Finding Data Implication
Context–performance paradox Accuracy drops from 94% to 87.93% when reasoning context exceeds 12k tokens Excessive raw evidence introduces noise that overwhelms the attention mechanism
Curse of dimensionality in action space ToolUniverse v1→v2 (200→600 tools): accuracy drops from 92.0% to 87.5% Increased tool count degrades retrieval precision

Key Findings

  • Decoupling is the largest source of gain: A single Executor + single Analyst (74.7%) already outperforms both TxAgent (69.3%) and Gemini (63.1%).
  • Topology matters: Under the same computational budget, Config B (81.4%) > Config A (80.5%); Late Fusion preserves diversity.
  • Self-consistency converges rapidly: performance improves quickly for \(n<15\) and plateaus beyond \(n>20\) (approx. 74.2%).
  • Temperature \(T=0.8\) is optimal: excessively high temperature (\(0.9 \to 56.7\%\)) renders outputs too stochastic.
  • Gemini 2.5 Pro (81.3%, post-competition model) + search suggests future foundation models may reduce reliance on the Executor.

Highlights & Insights

  • "Hand-brain separation" as an architecture engineering philosophy: Rather than end-to-end fine-tuning, specialized models are assigned distinct roles—small fine-tuned models perform precise tool invocation while large models handle deep reasoning.

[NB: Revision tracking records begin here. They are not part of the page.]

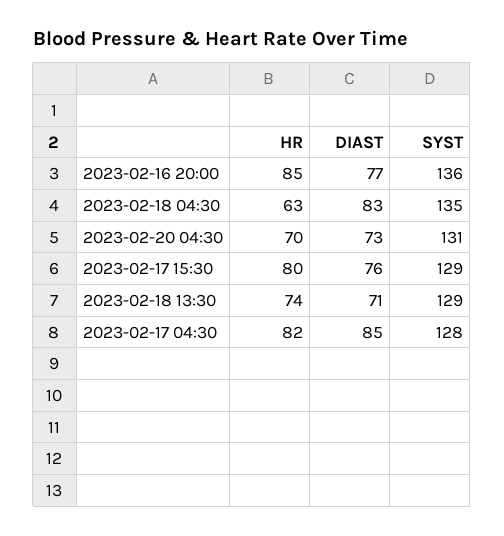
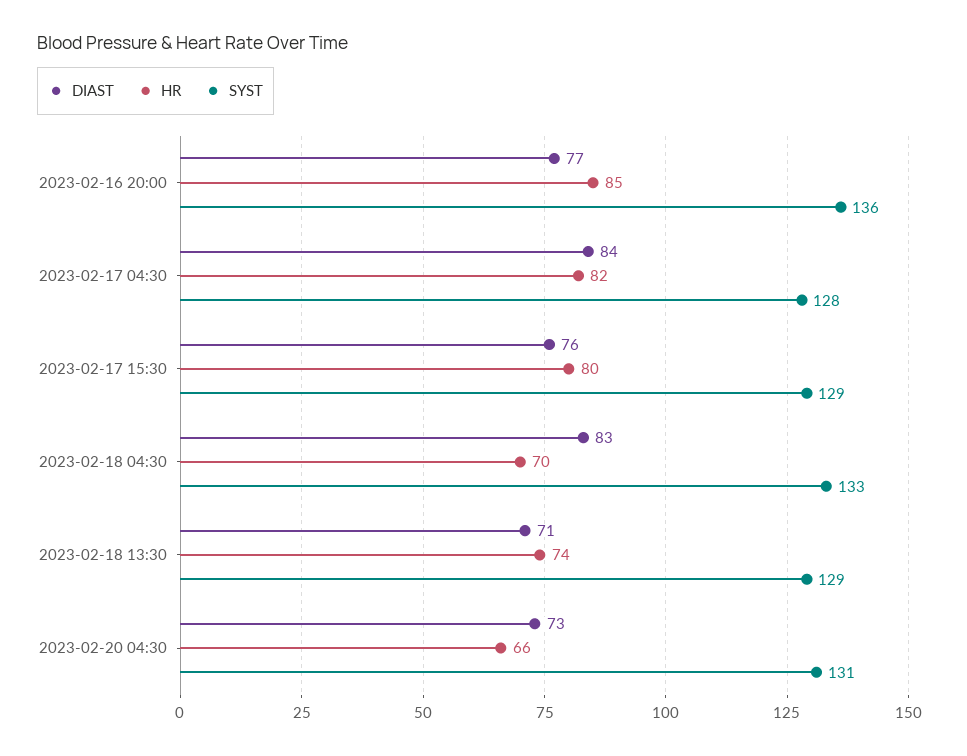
  {
    "HR": {
      "2023-02-16 20:00": 85,
-     "2023-02-18 04:30": 63,
+     "2023-02-18 04:30": 70,
-     "2023-02-20 04:30": 70,
+     "2023-02-20 04:30": 66,
      "2023-02-17 15:30": 80,
      "2023-02-18 13:30": 74,
      "2023-02-17 04:30": 82
    },
    "DIAST": {
      "2023-02-16 20:00": 77,
      "2023-02-18 04:30": 83,
      "2023-02-20 04:30": 73,
      "2023-02-17 15:30": 76,
      "2023-02-18 13:30": 71,
-     "2023-02-17 04:30": 85
+     "2023-02-17 04:30": 84
    },
    "SYST": {
      "2023-02-16 20:00": 136,
-     "2023-02-18 04:30": 135,
+     "2023-02-18 04:30": 133,
      "2023-02-20 04:30": 131,
      "2023-02-17 15:30": 129,
      "2023-02-18 13:30": 129,
      "2023-02-17 04:30": 128
    }
  }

This principle is broadly applicable to all tool-augmented agent systems.
  • Late Fusion preserves evidence diversity: The information bottleneck of Early Fusion is clearly quantified (+0.9%), with the core insight that "premature consensus discards rare but critical evidence."
  • Context–performance paradox: Performance degrades beyond 12k tokens, demonstrating that more retrieval is not always better in RAG systems—information compression or early rejection strategies are needed.
  • Full modularity: The modular design allows independent upgrading of the Executor and Analyst (e.g., substituting stronger models) without retraining.

Limitations & Future Work

  • The method is essentially systems engineering (multi-agent orchestration + voting), offering limited technical novelty.
  • High computational cost: \(n_1 \times n_2 = 30\) LLM calls per question incurs substantial API expenses.
  • The context–performance paradox is observed but not resolved—confidence-based filtering strategies (e.g., DeepConf) are needed.
  • Tool-count scaling degradation (4.5% drop with 600 tools) requires hierarchical retrieval or RAG over tool documentation.
  • Reliance on closed-source APIs (Gemini) limits reproducibility and deployment flexibility.
  • vs. TxAgent (single model): Fine-tuned 8B model handles the full pipeline; strong in tool-calling but weak in reasoning. CureAgent's decoupled design yields +14.5%.
  • vs. Gemini-2.5-Pro (single model + search): Search provides broad knowledge but lacks the precision of specialized tool invocation; CureAgent combines both advantages for +9%.
  • vs. ReAct: ReAct interleaves reasoning and action within a single model; CureAgent delegates reasoning and action to different models, better suited to asymmetric capability scenarios.
  • CureAgent's Stratified Ensemble paradigm generalizes to any multi-agent RAG system: independent retrieval → independent reasoning → final vote.

Rating

  • Novelty: ⭐⭐⭐ Multi-agent decoupling and ensemble are established paradigms; innovation lies in systematic design and empirical analysis tailored to clinical scenarios.
  • Experimental Thoroughness: ⭐⭐⭐⭐ Rich ablations, multi-model comparisons, and scaling analyses, though evaluation is limited to the single CURE-Bench benchmark.
  • Writing Quality: ⭐⭐⭐⭐ Error-analysis-driven motivation chain is clear; figures and tables are professional; quantitative analysis is thorough.
  • Value: ⭐⭐⭐⭐ Training-free architecture engineering holds high practical value for clinical AI; scaling findings are informative for the broader community.